MSPA: OSTEOMALACIA, RICKETS, Paget's disease , and renal dystrophy Flashcards
What are the disease of impaired bone mineralization ?
Rickets and Osteomalacia
What are the etiologies of osteomalacia and Rickets ?
- Vitamin D deficiency due to poor direct, low sun exposure or malabsorption due to Coeliac or Crohn’s disease.
- Liver disease- Impaired conversion of Cholecalciferol to Calcidiol.
- Kidney disease- Which impairs conversion of Calcidiol to Calcitriol.
- Iatrogenic – Phenytoin
- Tumour-induced osteomalacia – tumour production of FGF23 which
inhibits conversion from Calcidiol to Calcitriol. - Vitamin D Resistance – inherited disorder
What is the presentation of osteomalacia and Rickets ?
They presents with
* Diffuse bone and joint pain
* Proximal muscle weakness
* Bone fragility
* Fractures from minor trauma
* Muscle spasms/cramps
What are the signs seen in Rickets ?
- Craniotabes
- Delayed closure of fontanelles
- Genu varum
- Prominent frontal bone
- Protruding abdomen
- Rachitic Rosary
What are the laboratory findings in Rickets and Osteomalacia ?
- Low serum Vitamin D levels
- Low Calcium
- Elevated Alkaline Phosphatase
- High Parathyroid Hormone (PTH)
due to Low serum Phosphate
What are the radiological finding in osteomalacia and Rickets ?
Looser Zones which are cortical infarctions and Milkman’s lines which are Psuedo fractures.
What are the characteristic radiological findings in Rickets ?
Metaphysial widening of long bones and frayed metaphisial edges due to poor mineralization of the growth plates.
What is the Tx for Osteomalacia and Rickets ?
Treat underlying cause, if it is Vitamin D deficiency
Oral Vitamin D
▪ Daily replacement of vitamin D2 (ergocalciferol) and vitamin D3 (cholecalciferol)
▪ High dose (1000 – 6000 IU per day depending on age) for three months
▪ Maintenance dosing thereafter (400 – 600 IU per day depending on age)
Calcium supplementation
▪ 30-50 mg/kg body weight per day (diet or supplements)
* Resolution of biochemical and radiologic abnormalities should occur within 3 months of therapy
What is the aetiology of Paget’s disease?
The exact aetiology is unknown genetic and viral aetiologies are suspected.
What are the three phases of Paget’s disease ?
- I – Lytic Phase: Abnormal osteoclasts demonstrate aggressive
demineralization of bone, creating lytic lesions in bone - II – Mixed Phase: Mixed between lytic and blastic phases; abnormal
number of osteoblasts begin to lay down bone rapidly in a disorganized
manner - III – Sclerotic Phase: Bone formation exceeds bone resorption creating
structurally disorganized and weak bones
What is the dormant state of Paget’s disease ?
It is a state in which osteoblast and osteoclast activity is slowed or
halted.
What are the risk factors for Paget’s disease ?
- Genetics / family history of disease
- Age > 40 years old
- Western European descent
What is the Tx of Paget’s disease ?
- Pain can be managed with NSAIDS
- Bone lysis can be managed with bisphosphonates, Vitamin D and Calcium.
- Surgical correction of nerve impingements may be needed.
What is the laboratory indicator of Paget’s disease Tx success ?
ALP level normalisation.
What is the pathophysiology of renal osteodystrophy ?
It is a disorder of the bone mineral homeostasis occurs secondary to CKD. CKD causes hyperphosphatenemia, which is initially off-set by increasing serum calcium from bone resorption resulting in bone weakness.

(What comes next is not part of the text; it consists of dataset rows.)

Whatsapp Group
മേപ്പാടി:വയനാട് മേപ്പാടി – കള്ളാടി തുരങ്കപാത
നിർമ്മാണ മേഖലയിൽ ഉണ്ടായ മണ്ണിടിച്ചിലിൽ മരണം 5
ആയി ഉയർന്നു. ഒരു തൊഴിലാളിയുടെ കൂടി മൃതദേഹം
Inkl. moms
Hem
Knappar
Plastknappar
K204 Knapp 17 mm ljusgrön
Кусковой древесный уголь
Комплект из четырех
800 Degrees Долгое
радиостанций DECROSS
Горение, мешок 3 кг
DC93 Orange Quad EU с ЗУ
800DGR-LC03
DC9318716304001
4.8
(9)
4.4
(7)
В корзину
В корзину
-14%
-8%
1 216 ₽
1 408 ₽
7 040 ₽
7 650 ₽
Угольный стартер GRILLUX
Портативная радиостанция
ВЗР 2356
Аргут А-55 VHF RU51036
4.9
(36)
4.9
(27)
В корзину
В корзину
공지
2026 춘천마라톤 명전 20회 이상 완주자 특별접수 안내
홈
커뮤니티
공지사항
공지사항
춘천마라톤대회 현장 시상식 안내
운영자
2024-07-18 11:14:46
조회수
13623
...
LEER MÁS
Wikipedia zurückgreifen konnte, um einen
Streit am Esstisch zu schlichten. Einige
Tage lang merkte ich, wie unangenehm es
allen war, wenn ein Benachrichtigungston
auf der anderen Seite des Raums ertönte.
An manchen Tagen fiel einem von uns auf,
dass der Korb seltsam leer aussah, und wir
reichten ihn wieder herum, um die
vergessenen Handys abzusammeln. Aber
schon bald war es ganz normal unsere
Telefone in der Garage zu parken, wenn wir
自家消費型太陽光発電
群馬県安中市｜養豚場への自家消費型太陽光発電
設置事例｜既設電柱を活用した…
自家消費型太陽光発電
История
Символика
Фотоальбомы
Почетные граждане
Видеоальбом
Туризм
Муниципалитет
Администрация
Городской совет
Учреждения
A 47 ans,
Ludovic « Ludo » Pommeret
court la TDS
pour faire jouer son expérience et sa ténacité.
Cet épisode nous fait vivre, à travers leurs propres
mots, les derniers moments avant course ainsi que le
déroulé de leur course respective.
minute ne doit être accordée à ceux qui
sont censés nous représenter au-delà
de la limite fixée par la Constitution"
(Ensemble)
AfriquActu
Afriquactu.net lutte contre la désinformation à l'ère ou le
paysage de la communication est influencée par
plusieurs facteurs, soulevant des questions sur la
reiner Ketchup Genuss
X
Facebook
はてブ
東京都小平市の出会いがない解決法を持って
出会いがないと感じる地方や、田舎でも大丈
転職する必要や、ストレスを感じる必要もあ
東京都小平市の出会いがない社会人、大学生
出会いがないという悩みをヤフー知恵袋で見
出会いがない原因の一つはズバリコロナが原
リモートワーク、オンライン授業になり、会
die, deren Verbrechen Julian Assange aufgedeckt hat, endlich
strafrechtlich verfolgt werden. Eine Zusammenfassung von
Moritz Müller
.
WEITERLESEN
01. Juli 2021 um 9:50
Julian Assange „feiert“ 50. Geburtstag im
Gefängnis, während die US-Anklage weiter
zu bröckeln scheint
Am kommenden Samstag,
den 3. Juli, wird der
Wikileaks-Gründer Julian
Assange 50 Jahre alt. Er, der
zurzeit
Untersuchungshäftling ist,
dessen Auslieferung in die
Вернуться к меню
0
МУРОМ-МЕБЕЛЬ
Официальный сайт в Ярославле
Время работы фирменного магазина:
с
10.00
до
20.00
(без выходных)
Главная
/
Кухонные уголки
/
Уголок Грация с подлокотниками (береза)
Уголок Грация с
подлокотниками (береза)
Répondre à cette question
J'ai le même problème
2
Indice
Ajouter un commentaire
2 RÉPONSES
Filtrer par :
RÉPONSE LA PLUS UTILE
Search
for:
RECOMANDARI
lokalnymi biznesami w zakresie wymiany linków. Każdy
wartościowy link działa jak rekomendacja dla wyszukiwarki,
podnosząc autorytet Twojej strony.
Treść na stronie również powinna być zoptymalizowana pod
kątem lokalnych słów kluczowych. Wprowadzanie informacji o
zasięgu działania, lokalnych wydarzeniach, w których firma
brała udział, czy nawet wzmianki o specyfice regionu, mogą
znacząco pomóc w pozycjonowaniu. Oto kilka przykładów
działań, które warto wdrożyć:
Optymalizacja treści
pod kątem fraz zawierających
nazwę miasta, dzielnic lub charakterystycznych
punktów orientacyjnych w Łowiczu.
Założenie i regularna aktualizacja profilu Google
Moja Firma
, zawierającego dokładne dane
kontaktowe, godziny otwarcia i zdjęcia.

The CKD also causes impaired conversion of calcidiol into calcitriol leading to impaired absorption of dietary calcium and hypocalcemia. Hypocalcemia occurs later in the disease. Declining kidney function, declining calcitriol production and
hypocalcemia lead to higher releases of PTH which leads to increased bone resorption and
weakened bones in order to release calcium into the blood resulting in renal osteodystrophy.